= Arbitration in the British Virgin Islands =

Arbitration in the British Virgin Islands is regulated principally by the Arbitration Act, 2013 which came into force on 1 October 2014. Prior to that date, arbitration was regulated by the Arbitration Cap, 1976 (Cap 6).

The Arbitration Act is based heavily on the UNCITRAL Model Law on International Commercial Arbitration, but modified slightly for application under British Virgin Islands law. Where the parties have agreed in writing that disputes between them are to be resolved by arbitration, the courts must stay any court proceedings in favour of arbitration unless the court determines that the agreement is void.

The Arbitration Act provides for the creation of a new statutory body called the BVI International Arbitration Centre. However, the organs of that body have not yet been appointed. Draft subsidiary legislation, the BVI IAC Rules, have been circulated for private sector comment, but not yet brought into force. Accordingly, at present all arbitration in the British Virgin Islands is conducted as ad hoc arbitrations.

==New York Convention==

The British Virgin Islands acceded to the 1958 New York Convention on 25 May 2014. Prior to that date it was possible to enforce arbitral awards from New York Convention states under the old Arbitration Cap, 1976 which had incorporated the provisions of the Convention into domestic law with effect to the recognition of overseas arbitration awards. However, it was not reciprocal - it was not possible at the time to have a British Virgin Islands arbitration award recognised in another Convention state under the 1958 Convention.

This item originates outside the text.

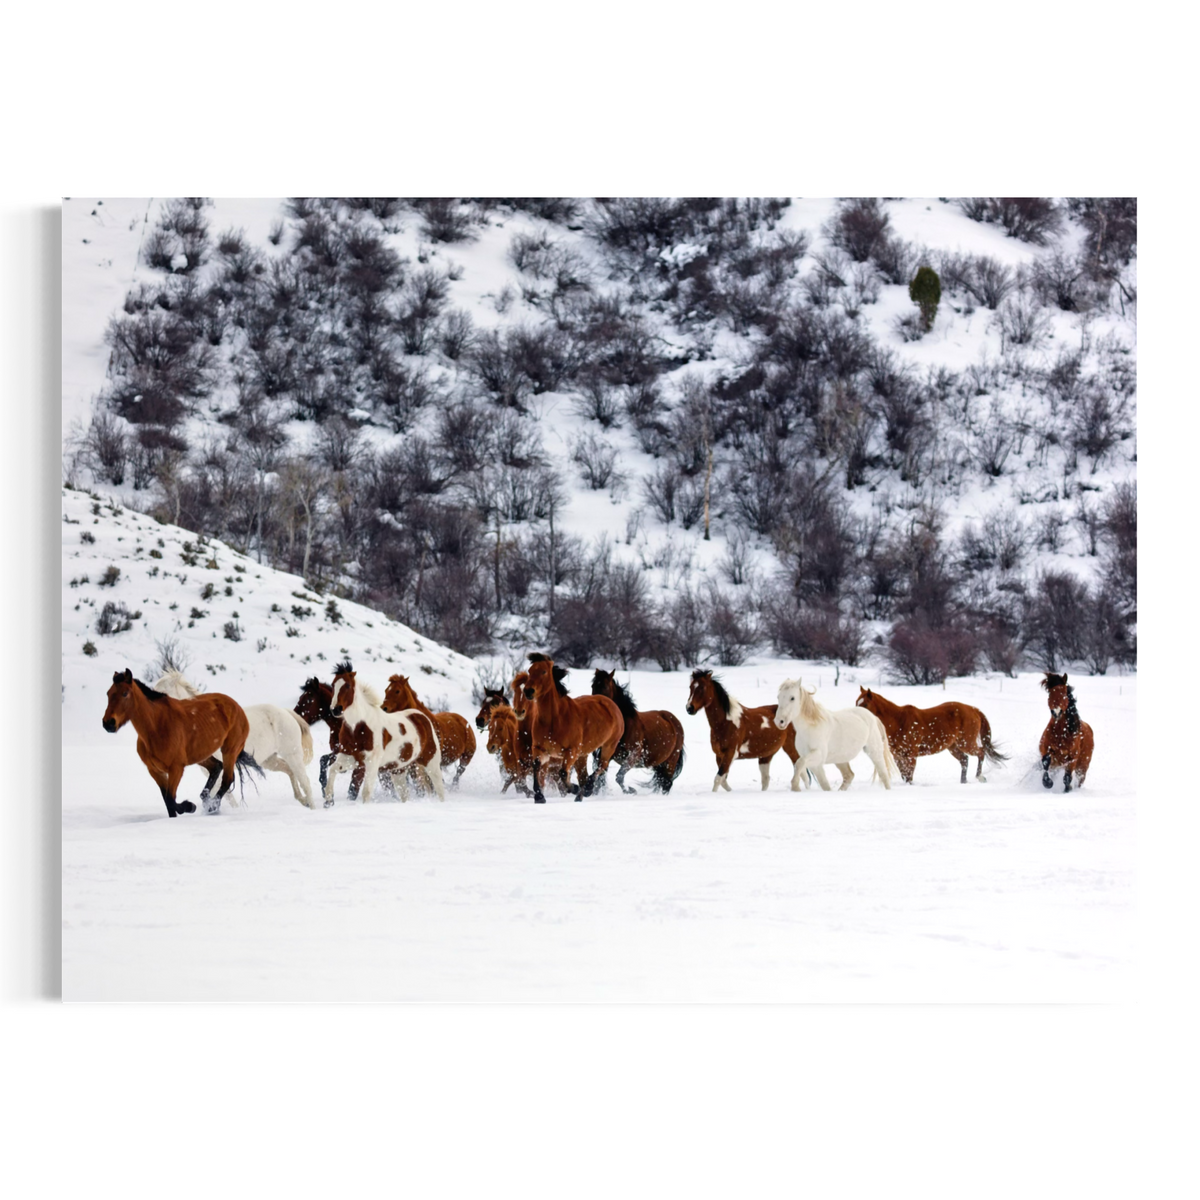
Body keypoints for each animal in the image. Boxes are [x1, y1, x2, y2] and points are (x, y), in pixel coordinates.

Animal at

The British Virgin Islands courts may only decline to recognise a foreign arbitral award from a Convention state on the following grounds:
1. that a party to the arbitration agreement was, under the law applicable to that party, under some incapacity;
2. that the arbitration agreement was not valid
  1. under the law to which the parties subjected it; or
  2. if there was no indication of the law to which the arbitration agreement was subjected, under the law of the country where the award was made;
3. that the person
  1. was not given proper notice of the appointment of the arbitrator or of the arbitral proceedings; or
  2. was otherwise unable to present his case;
4. that the award
  1. deals with a difference not contemplated by, or not falling within, the terms of the submission to arbitration; or
  2. contains decisions on matters beyond the scope of the submission to arbitration;
5. that the composition of the arbitral authority or the arbitral procedure was not in accordance with,
  1. the agreement of the parties; or
  2. if there was no agreement, the law of the country where the arbitration took place; or
6. that the award
  1. has not yet become binding on the parties; or
  2. has been set aside or suspended by a competent authority of the country in which, or under the law of which, it was made.
7. the award is in respect of a matter which is not capable of settlement by arbitration under the laws of the British Virgin Islands; or
8. it would be contrary to public policy to enforce the award.

An award which contains decisions on matters not submitted to arbitration may be enforced to the extent that the award contains decisions
on matters submitted to arbitration which can be separated from those on matters not so submitted.

==Companies==

Prior to 1 January 2005, when the BVI Business Companies Act, 2004 came into force, it was standard for companies incorporated in the British Virgin Islands to include an arbitration clause in the articles of association. Under the law at the time, this limited the ability of a minority shareholder to seek relief from the courts on the basis of a just and equitable winding-up. The law has since been modified to provide other forms of minority shareholder relief in cases of unfair prejudice.

==Court assistance==

Arbitration in the British Virgin Islands is intended to be conducted with minimal interferences with, or assistance from, the courts. However the British Virgin Islands court retain jurisdiction to give interim relief to support the arbitration process where required.

==BVI International Arbitration Centre==

The British Virgin Islands International Arbitration Centre (usually referred to as the "BVI IAC") provided for under the legislation is to officially open on 17 November 2016. The BVI International Arbitration Centre opened with a panel of 170 arbitrators available to determine party disputes. The independent not-for-profit institution was established to meet the demands of the international business community for a neutral, impartial, efficient and reliable dispute resolution institution in the Caribbean, Latin America and beyond.

The inaugural board of the BVI International Arbitration Centre included Mr. John Beechey (Chairman), Mr. Mark Forte, Mr. Cherno Jallow, QC, Mr. Murray Smith and Ms. Felice Swapp. Mr. Toby Landau, QC serves as advisor to the board.